> **Saved entries**

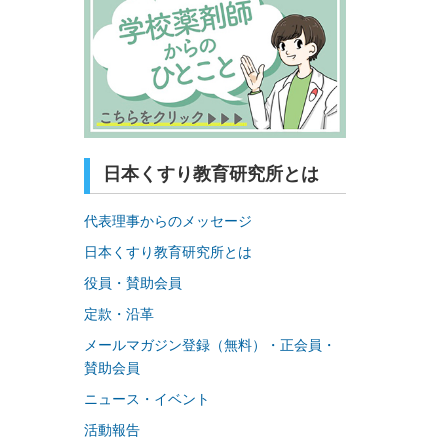
日本くすり教育研究所とは
代表理事からのメッセージ
日本くすり教育研究所とは
役員・賛助会員
定款・沿革
メールマガジン登録（無料）・正会員・
賛助会員
ニュース・イベント
活動報告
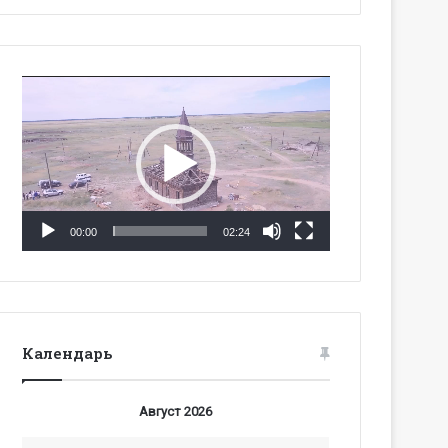
Видеоплеер
00:00
02:24
Календарь
Август 2026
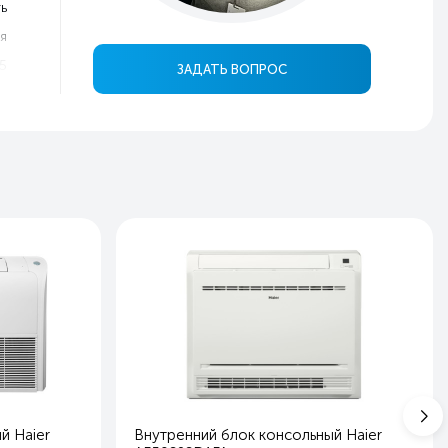
ь
я
5
ЗАДАТЬ ВОПРОС
0
0
3
в
ь
ь
ь
ь
ь
ь
ь
ь
й Haier
Внутренний блок консольный Haier
ь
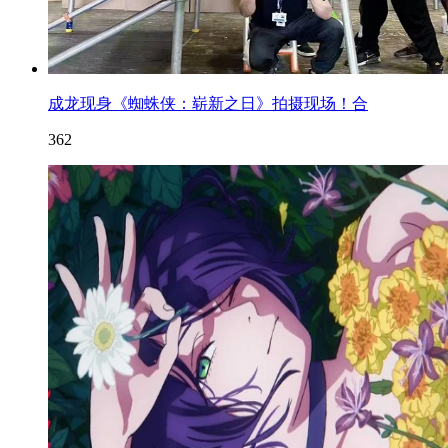
成龙现身《蜘蛛侠：崭新之日》拍摄现场！合
362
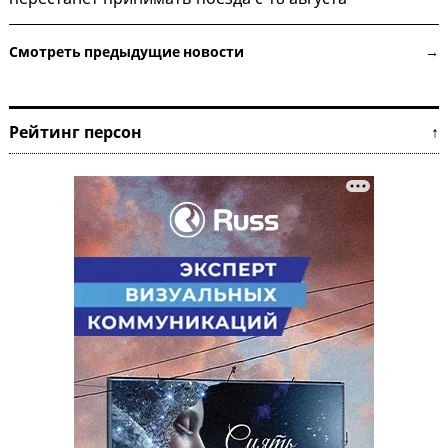
Смотреть предыдущие новости →
Рейтинг персон ↑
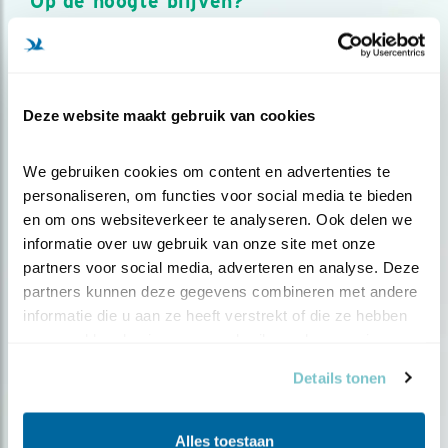
Op de hoogte blijven?
Meld je aan en ontvang nieuws, inspiratie, acties en tips
over vogels en activiteiten van Vogelbescherming.
AANMELDEN VOGELNIEUWS
Deze website maakt gebruik van cookies
Volg ons via social media
We gebruiken cookies om content en advertenties te 
personaliseren, om functies voor social media te bieden 
en om ons websiteverkeer te analyseren. Ook delen we 
informatie over uw gebruik van onze site met onze 
partners voor social media, adverteren en analyse. Deze 
partners kunnen deze gegevens combineren met andere 
informatie die u aan ze heeft verstrekt of die ze hebben 
verzameld op basis van uw gebruik van hun services.
Details tonen
Alles toestaan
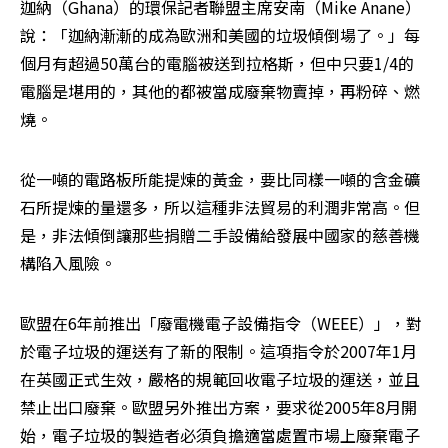
迦納（Ghana）的環保記者聯盟主席安南（Mike Anane）
說：「迦納漸漸的成為歐洲和美國的垃圾傾倒場了。」每
個月有超過50萬台的電腦被送到拉格斯，但中只要1/4的
電腦是堪用的，其他的都被當成廢棄物賣掉，再粉碎、燃
燒。
從一噸的電路板所能提煉的黃金，要比同樣一噸的含金礦
石所提煉的量還多，所以這種非法貿易的利潤非常高。但
是，非法傾倒讓那些捐贈二手設備給發展中國家的慈善機
構陷入風險。
歐盟在6年前推出「廢電機電子設備指令（WEEE）」，對
於電子垃圾的運送有了新的限制。這項指令於2007年1月
在英國正式生效，嚴格的規範回收電子垃圾的運送，並且
禁止出口廢棄。歐盟另外推出方案，要求從2005年8月開
始，電子垃圾的製造者必須負擔適當處置市場上廢棄電子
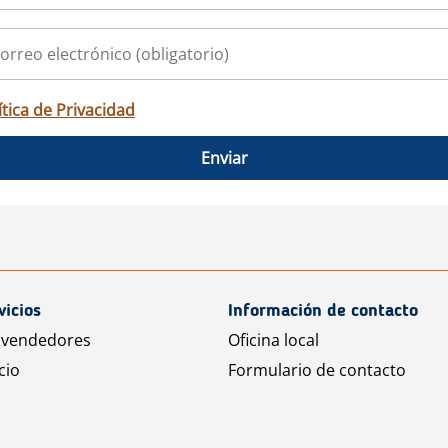
ítica de Privacidad
Enviar
vicios
Información de contacto
 vendedores
Oficina local
cio
Formulario de contacto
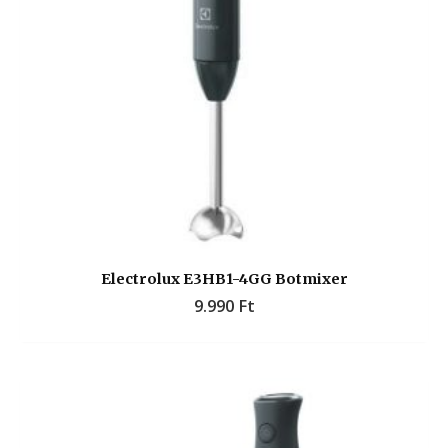
Electrolux E3HB1-4GG Botmixer
9.990
Ft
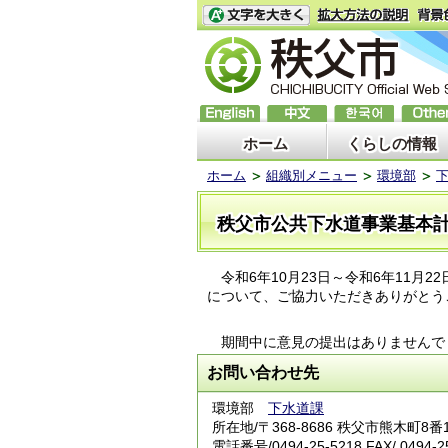
ホーム
くらしの情報
ホーム
組織別メニュー
環境部
秩父市公共下水道事業基本
令和6年10月23日～令和6年11月2
について、ご協力いただきありがとう
期間中に意見の提出はありませんで
お問い合わせ先
環境部
下水道課
所在地/〒368-8686 秩父市熊木町8番
電話番号/
0494-25-5218
FAX/ 0494-2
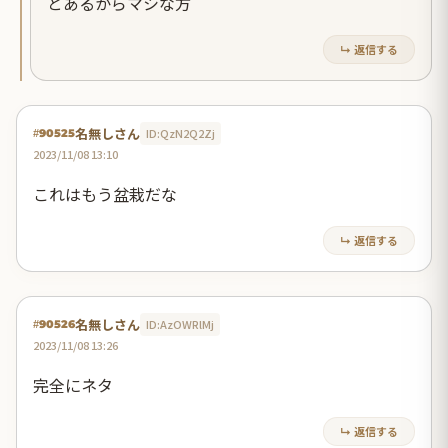
とあるからマシな方
↳ 返信する
名無しさん
ID:QzN2Q2Zj
#90525
2023/11/08 13:10
これはもう盆栽だな
↳ 返信する
名無しさん
ID:AzOWRlMj
#90526
2023/11/08 13:26
完全にネタ
↳ 返信する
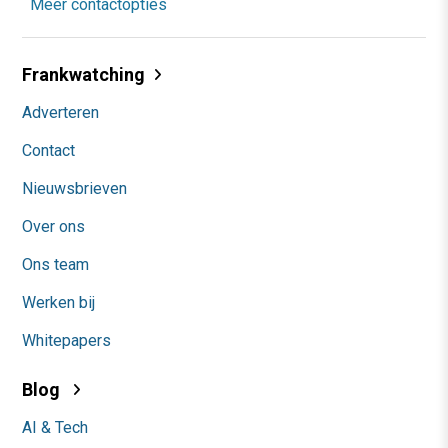
Meer contactopties
Frankwatching
Adverteren
Contact
Nieuwsbrieven
Over ons
Ons team
Werken bij
Whitepapers
Blog
AI & Tech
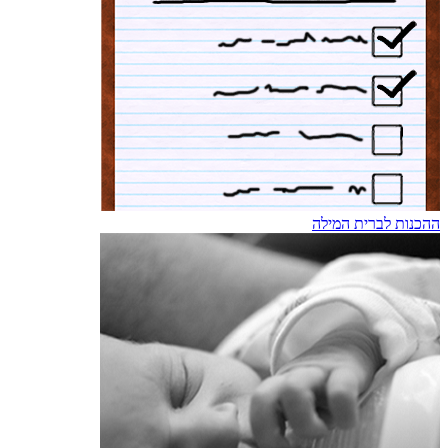
ההכנות לברית המילה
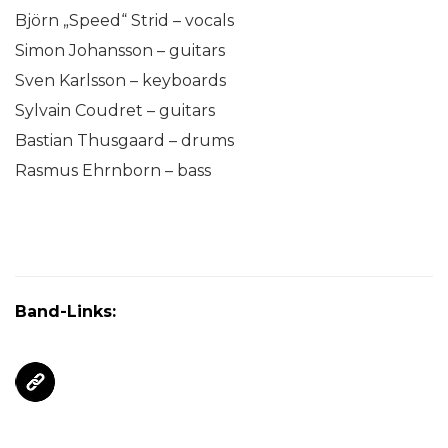
Björn „Speed“ Strid – vocals
Simon Johansson – guitars
Sven Karlsson – keyboards
Sylvain Coudret – guitars
Bastian Thusgaard – drums
Rasmus Ehrnborn – bass
Band-Links:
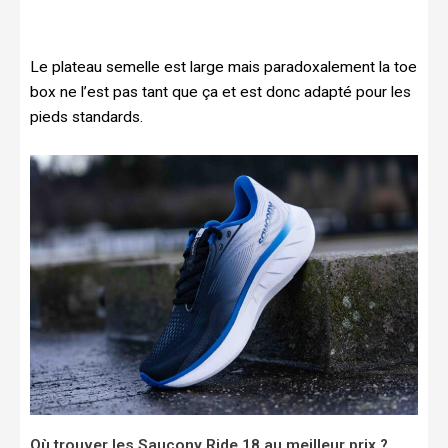
Le plateau semelle est large mais paradoxalement la toe
box ne l’est pas tant que ça et est donc adapté pour les
pieds standards.
Où trouver les Saucony Ride 18 au meilleur prix ?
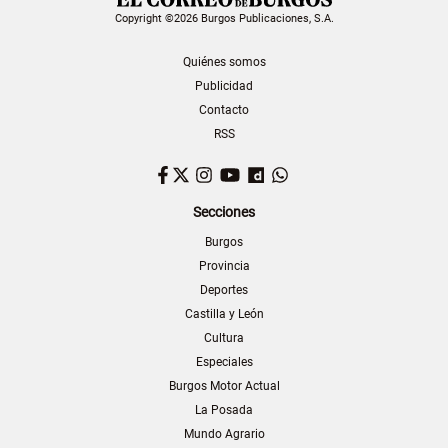
Copyright ©2026 Burgos Publicaciones, S.A.
Quiénes somos
Publicidad
Contacto
RSS
Facebook
Twitter
Instagram
YouTube
Dailymotion
WhatsApp
Secciones
Burgos
Provincia
Deportes
Castilla y León
Cultura
Especiales
Burgos Motor Actual
La Posada
Mundo Agrario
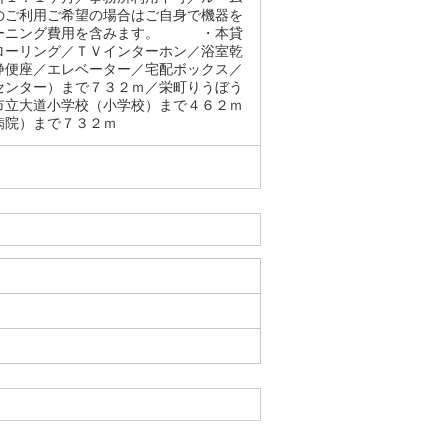
のご利用ご希望の場合はご自身で機器を
リーニング費用を含みます。 ・本貸
ローリング／ＴＶインターホン／浴室乾
浄便座／エレベーター／宅配ボックス／
センター）まで７３２ｍ／栄町りうぼう
市立大道小学校（小学校）まで４６２ｍ
病院）まで７３２ｍ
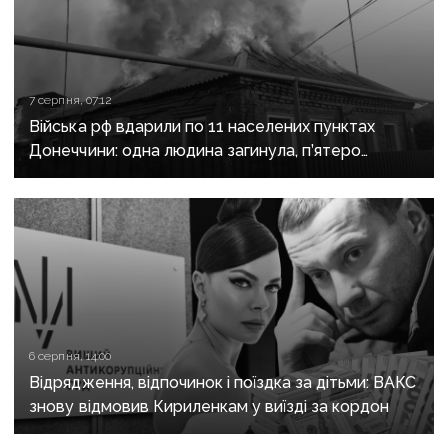
7 серпня, 07:12
Війська рф вдарили по 11 населених пунктах
Донеччини: одна людина загинула, п’ятеро
поранені
6 серпня, 14:00
Відрядження, відпочинок і поїздка за дітьми: ВАКС
знову відмовив Кириленкам у виїзді за кордон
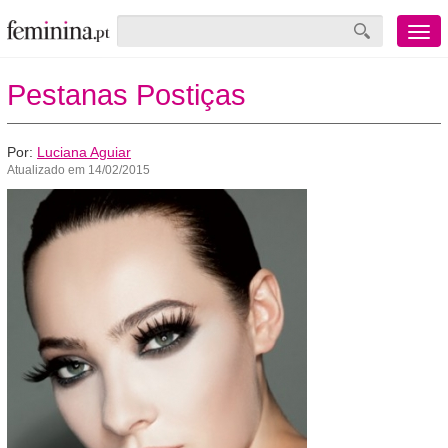
Menu
mobile
Pestanas Postiças
Por:
Luciana Aguiar
Atualizado em 14/02/2015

> **Requirement**
Set down the text of every entry above line for line, with no changes, and leave the pictures out.

> **Response area**
日本くすり教育研究所とは
代表理事からのメッセージ
日本くすり教育研究所とは
役員・賛助会員
定款・沿革
メールマガジン登録（無料）・正会員・
賛助会員
ニュース・イベント
活動報告
Видеоплеер
00:00
02:24
Календарь
Август 2026
ь
я
5
ЗАДАТЬ ВОПРОС
0
0
3
в
ь
ь
ь
ь
ь
ь
ь
ь
й Haier
Внутренний блок консольный Haier
ь
成龙现身《蜘蛛侠：崭新之日》拍摄现场！合
362
Смотреть предыдущие новости →
Рейтинг персон ↑
Op de hoogte blijven?
Meld je aan en ontvang nieuws, inspiratie, acties en tips
over vogels en activiteiten van Vogelbescherming.
AANMELDEN VOGELNIEUWS
Deze website maakt gebruik van cookies
Volg ons via social media
We gebruiken cookies om content en advertenties te 
personaliseren, om functies voor social media te bieden 
en om ons websiteverkeer te analyseren. Ook delen we 
informatie over uw gebruik van onze site met onze 
partners voor social media, adverteren en analyse. Deze 
partners kunnen deze gegevens combineren met andere 
informatie die u aan ze heeft verstrekt of die ze hebben 
verzameld op basis van uw gebruik van hun services.
Details tonen
Alles toestaan
迦納（Ghana）的環保記者聯盟主席安南（Mike Anane）
說：「迦納漸漸的成為歐洲和美國的垃圾傾倒場了。」每
個月有超過50萬台的電腦被送到拉格斯，但中只要1/4的
電腦是堪用的，其他的都被當成廢棄物賣掉，再粉碎、燃
燒。
從一噸的電路板所能提煉的黃金，要比同樣一噸的含金礦
石所提煉的量還多，所以這種非法貿易的利潤非常高。但
是，非法傾倒讓那些捐贈二手設備給發展中國家的慈善機
構陷入風險。
歐盟在6年前推出「廢電機電子設備指令（WEEE）」，對
於電子垃圾的運送有了新的限制。這項指令於2007年1月
在英國正式生效，嚴格的規範回收電子垃圾的運送，並且
禁止出口廢棄。歐盟另外推出方案，要求從2005年8月開
始，電子垃圾的製造者必須負擔適當處置市場上廢棄電子
ítica de Privacidad
Enviar
vicios
Información de contacto
 vendedores
Oficina local
cio
Formulario de contacto
Electrolux E3HB1-4GG Botmixer
9.990
Ft
ホーム
くらしの情報
ホーム
組織別メニュー
環境部
秩父市公共下水道事業基本
令和6年10月23日～令和6年11月2
について、ご協力いただきありがとう
期間中に意見の提出はありませんで
お問い合わせ先
環境部
下水道課
所在地/〒368-8686 秩父市熊木町8番
電話番号/
0494-25-5218
FAX/ 0494-2
とあるからマシな方
↳ 返信する
名無しさん
ID:QzN2Q2Zj
#90525
2023/11/08 13:10
これはもう盆栽だな
↳ 返信する
名無しさん
ID:AzOWRlMj
#90526
2023/11/08 13:26
完全にネタ
↳ 返信する
Meer contactopties
Frankwatching
Adverteren
Contact
Nieuwsbrieven
Over ons
Ons team
Werken bij
Whitepapers
Blog
AI & Tech
ההכנות לברית המילה
Björn „Speed“ Strid – vocals
Simon Johansson – guitars
Sven Karlsson – keyboards
Sylvain Coudret – guitars
Bastian Thusgaard – drums
Rasmus Ehrnborn – bass
Band-Links:
Le plateau semelle est large mais paradoxalement la toe
box ne l’est pas tant que ça et est donc adapté pour les
pieds standards.
Où trouver les Saucony Ride 18 au meilleur prix ?
Copyright ©2026 Burgos Publicaciones, S.A.
Quiénes somos
Publicidad
Contacto
RSS
Facebook
Twitter
Instagram
YouTube
Dailymotion
WhatsApp
Secciones
Burgos
Provincia
Deportes
Castilla y León
Cultura
Especiales
Burgos Motor Actual
La Posada
Mundo Agrario
のご利用ご希望の場合はご自身で機器を
リーニング費用を含みます。 ・本貸
ローリング／ＴＶインターホン／浴室乾
浄便座／エレベーター／宅配ボックス／
センター）まで７３２ｍ／栄町りうぼう
市立大道小学校（小学校）まで４６２ｍ
病院）まで７３２ｍ
7 серпня, 07:12
Війська рф вдарили по 11 населених пунктах
Донеччини: одна людина загинула, п’ятеро
поранені
6 серпня, 14:00
Відрядження, відпочинок і поїздка за дітьми: ВАКС
знову відмовив Кириленкам у виїзді за кордон
Menu
mobile
Pestanas Postiças
Por:
Luciana Aguiar
Atualizado em 14/02/2015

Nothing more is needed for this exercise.